(Veronica Lombardo) – Arriva il giorno in cui ognuno di noi sente la necessità (o la voglia magari) di dare una svolta alla propria vita, di concludere il capitolo che fino a poco prima scriveva e ricominciarne un altro.

Da un paesino calabrese fino in Madagascar, Veronica in partenza per mettersi al servizio di bambini africani. Quando Valeria, quel pomeriggio, quasi per sfida, mi disse che avrebbe organizzato un viaggio in Africa, capii che per me era arrivato quel giorno. Non era un viaggio di piacere quello di cui parlavamo, né una vacanza… si trattava di fare un’esperienza nuova: una missione nella terra dimenticata dal resto del mondo, il Madagascar. Senza pensarci un attimo, le dissi: “Vengo con te!”. Sentivo il cuore battere forte, la voglia di organizzare tutto velocemente e partire, senza pensare al resto.
In poco tempo ci siamo messe in moto, abbiamo contattato dei nostri amici che ci hanno poi fatto parlare con chi l’Africa la vive ogni giorno, Don Claudio Roberti, un parroco reggino che ha fatto della missione uno stile di vita. Dopo diversi messaggi, finalmente è stato deciso tutto: partenza a giugno, permanenza di un mese e ritorno ad agosto. Ad accoglierci saranno le Piccole Figlie del Sacro Cuore di Gesù (cliccare qui) e ad aspettarci al nostro arrivo ci sarà, appunto, Don Claudio.
Per un mese intero saremo al loro servizio in una comunità che comprende una scuola materna, frequentata da moltissimi bambini e un dispensario, nel quale un medico e una suora infermiera offrono cure e medicine agli ammalati che bussano alla porta.
Adesso vi starete chiedendo il perché di questa scelta. Beh… le motivazioni sono diverse: io e gli altri. Da un lato il desiderio di essere di aiuto e supporto ai più deboli, agli “ultimi”, dall’altro io e il mio bisogno di dare una svolta alla mia vita.
Da sempre sono stata una persona sensibile, attenta all’altro, ai suoi bisogni, alle sue difficoltà. Già da quando avevo 14 anni, con alcuni ragazzi della mia parrocchia, frequentavamo una struttura e svolgevamo “volontariato”: passavamo pomeriggi in compagnia di ragazzi che avevano disturbi psichici o fisici, disegnavamo con loro, cantavamo… facevamo di quei momenti un motivo di gioia per noi e per loro. E così, anche grazie a questa esperienza, si è plasmata la mia personalità e i miei interessi, portandomi a scegliere un’università che in un modo o nell’altro si avvicina a questo mondo, la psicologia.
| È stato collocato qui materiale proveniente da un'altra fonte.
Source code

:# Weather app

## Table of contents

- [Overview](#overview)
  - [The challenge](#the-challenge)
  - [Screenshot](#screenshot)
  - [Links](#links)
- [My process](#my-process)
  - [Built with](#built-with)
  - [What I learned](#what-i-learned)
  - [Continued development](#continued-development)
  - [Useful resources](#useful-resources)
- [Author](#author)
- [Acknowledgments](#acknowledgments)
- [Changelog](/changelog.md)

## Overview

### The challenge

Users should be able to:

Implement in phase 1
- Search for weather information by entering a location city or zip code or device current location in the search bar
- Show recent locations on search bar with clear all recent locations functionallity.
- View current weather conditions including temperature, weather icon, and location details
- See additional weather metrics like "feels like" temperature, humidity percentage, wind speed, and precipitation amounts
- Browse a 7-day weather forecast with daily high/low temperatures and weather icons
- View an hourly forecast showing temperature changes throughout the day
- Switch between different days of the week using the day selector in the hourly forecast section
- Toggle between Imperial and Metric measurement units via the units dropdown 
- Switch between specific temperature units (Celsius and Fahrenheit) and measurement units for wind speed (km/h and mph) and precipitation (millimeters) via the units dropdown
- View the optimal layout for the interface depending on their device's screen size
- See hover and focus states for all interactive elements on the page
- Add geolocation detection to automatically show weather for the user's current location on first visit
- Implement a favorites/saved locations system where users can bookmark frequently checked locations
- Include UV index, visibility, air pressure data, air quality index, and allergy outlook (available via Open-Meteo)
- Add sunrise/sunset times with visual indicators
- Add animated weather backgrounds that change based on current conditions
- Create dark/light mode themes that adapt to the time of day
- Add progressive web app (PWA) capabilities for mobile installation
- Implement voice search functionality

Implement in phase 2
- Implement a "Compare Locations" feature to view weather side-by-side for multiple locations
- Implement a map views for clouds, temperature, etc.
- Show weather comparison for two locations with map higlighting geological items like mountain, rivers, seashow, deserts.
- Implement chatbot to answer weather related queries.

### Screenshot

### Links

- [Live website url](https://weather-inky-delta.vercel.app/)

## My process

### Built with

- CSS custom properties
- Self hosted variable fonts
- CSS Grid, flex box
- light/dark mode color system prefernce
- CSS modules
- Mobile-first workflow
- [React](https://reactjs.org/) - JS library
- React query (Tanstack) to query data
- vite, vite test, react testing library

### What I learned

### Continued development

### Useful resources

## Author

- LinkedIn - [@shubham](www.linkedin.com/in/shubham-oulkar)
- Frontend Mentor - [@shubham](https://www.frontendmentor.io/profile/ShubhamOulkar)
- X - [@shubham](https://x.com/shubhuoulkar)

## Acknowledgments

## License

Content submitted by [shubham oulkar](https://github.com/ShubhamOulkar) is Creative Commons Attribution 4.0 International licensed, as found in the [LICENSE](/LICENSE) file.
Poi c’è l’Africa, un continente che mi affascina, mi attira e mi trasmette la forza e la determinazione di quelle donne e uomini che la abitano: questo è uno dei motivi per cui il 27 giugno mi imbarcherò con Valeria sull’aereo che (dopo alcuni scali) ci porterà ad Antanarivo. Gli altri motivi sono più intimi, strettamente personali.
Gli ultimi anni sono stati molto particolari. Difficili ma significativi. Sono stata portata a mettere in discussione tutto, il mio operato, la mia vita, me stessa. Inizialmente vedevo tutto nero, sentivo solo rabbia e pretendevo di doverla fare uscire con gli altri, aggredendoli, urlandogli contro. Il tempo in questo mi ha aiutata, mi ha fatto capire che la vita è breve per passarla in questo modo, che sfogarmi con gli altri non mi aiutava, anzi peggiorava il tutto. Amici persi, relazioni di una vita mandate all’aria… mi sono chiesta allora “perché non far uscire questa rabbia e questo rancore con la dolcezza, la pazienza che mi hanno sempre contraddistinta?” Ho deciso che era arrivato il fatidico momento. Dovevo ritrovare “il mio posto nel mondo”. Una scelta egoistica potrebbe sembrare, e anche in realtà lo è. Egoistica perché ho deciso di mettere me in primo piano, i miei sogni, le mie aspirazioni, che non si fermano soltanto alla laurea o a un lavoro, vanno oltre, raggiungendo il “continente antico”. Mi sporcherò le mani, giocherò con i bambini, scoprirò una nuova cultura, un nuovo mondo. Abbraccerò chi è abbattuto, porterò un sorriso a chi ne avrà bisogno. Tornerò ad essere me stessa, senza se e senza ma. Senza pregiudizi, etichette o categorizzazioni. Partirò, lasciando i miei cari (mia madre perderà un mese di vita), senza remore, senza rimpianti. È una cosa che devo e voglio fare.
Partirò per ri-trovare me stessa ed essere d’aiuto agli altri.